- **DATA SUPPLIED**:
########

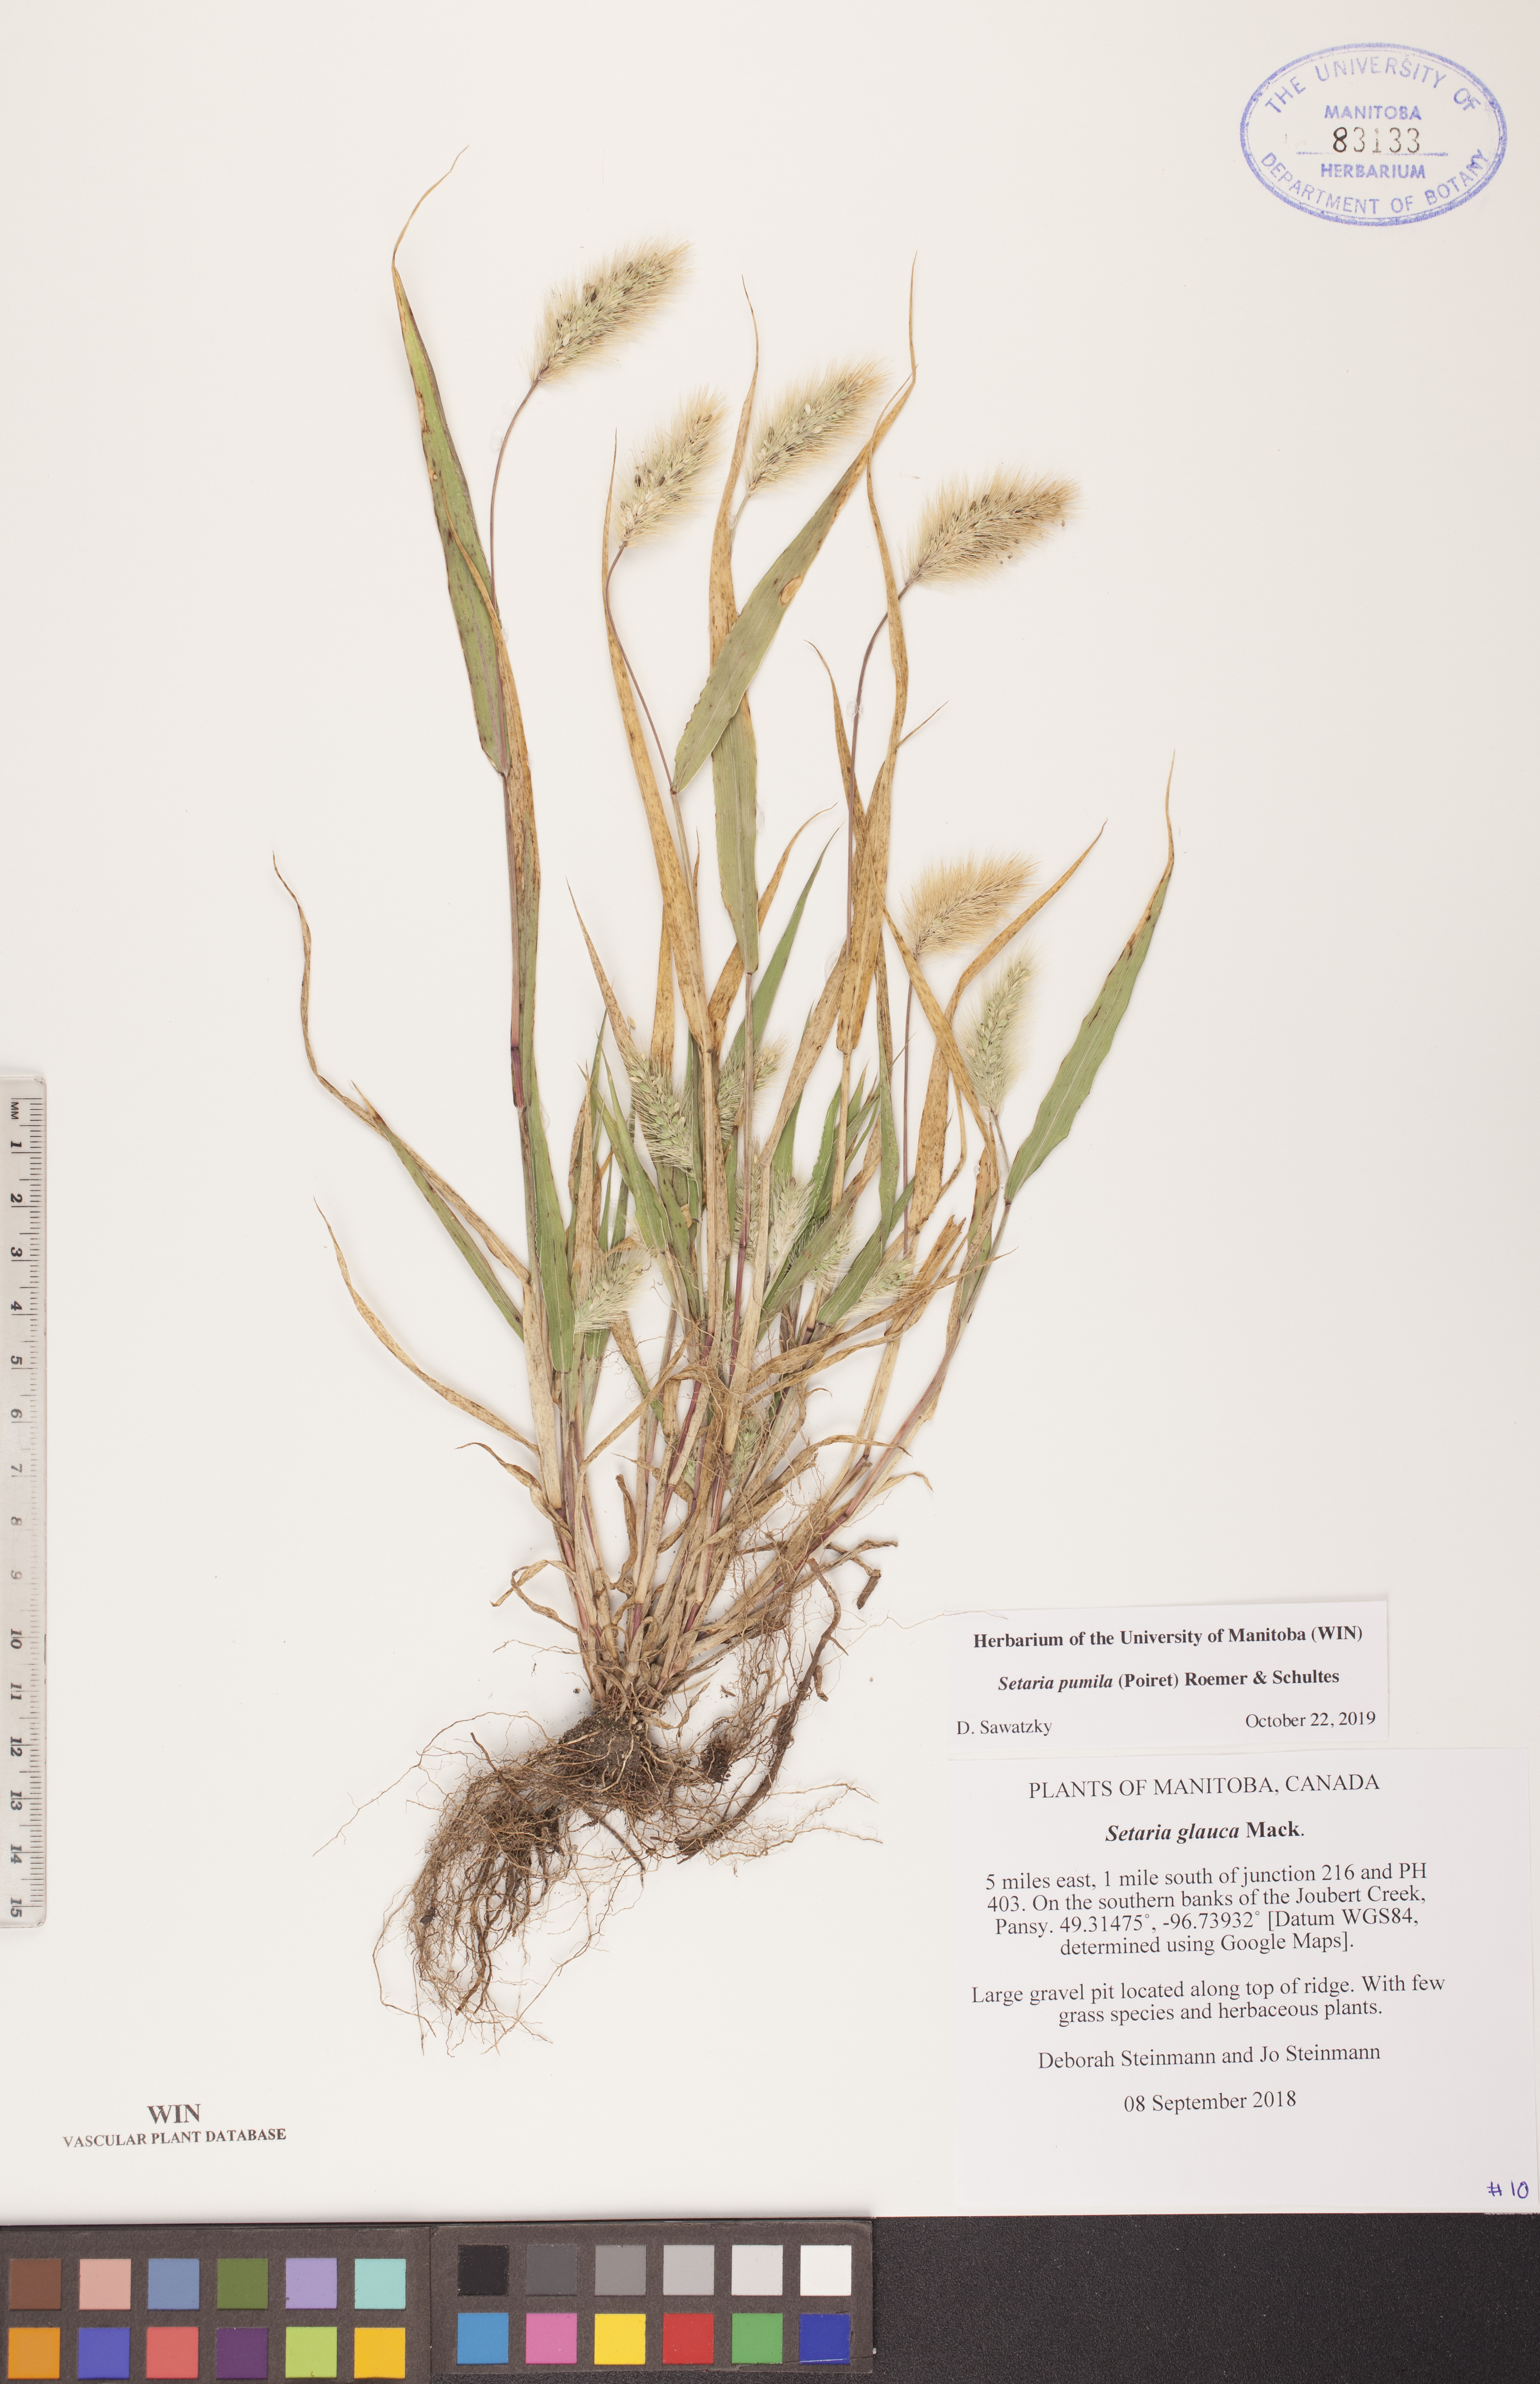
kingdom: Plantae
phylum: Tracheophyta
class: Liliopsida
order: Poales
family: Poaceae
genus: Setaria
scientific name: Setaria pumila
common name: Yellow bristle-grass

########

- **EXERCISE DETAILS**:
Please copy every line of text in the material above word for word, leaving out the pictures.

- **ANSWER TO THIS TASK**:
kingdom: Plantae
phylum: Tracheophyta
class: Liliopsida
order: Poales
family: Poaceae
genus: Setaria
scientific name: Setaria pumila
common name: Yellow bristle-grass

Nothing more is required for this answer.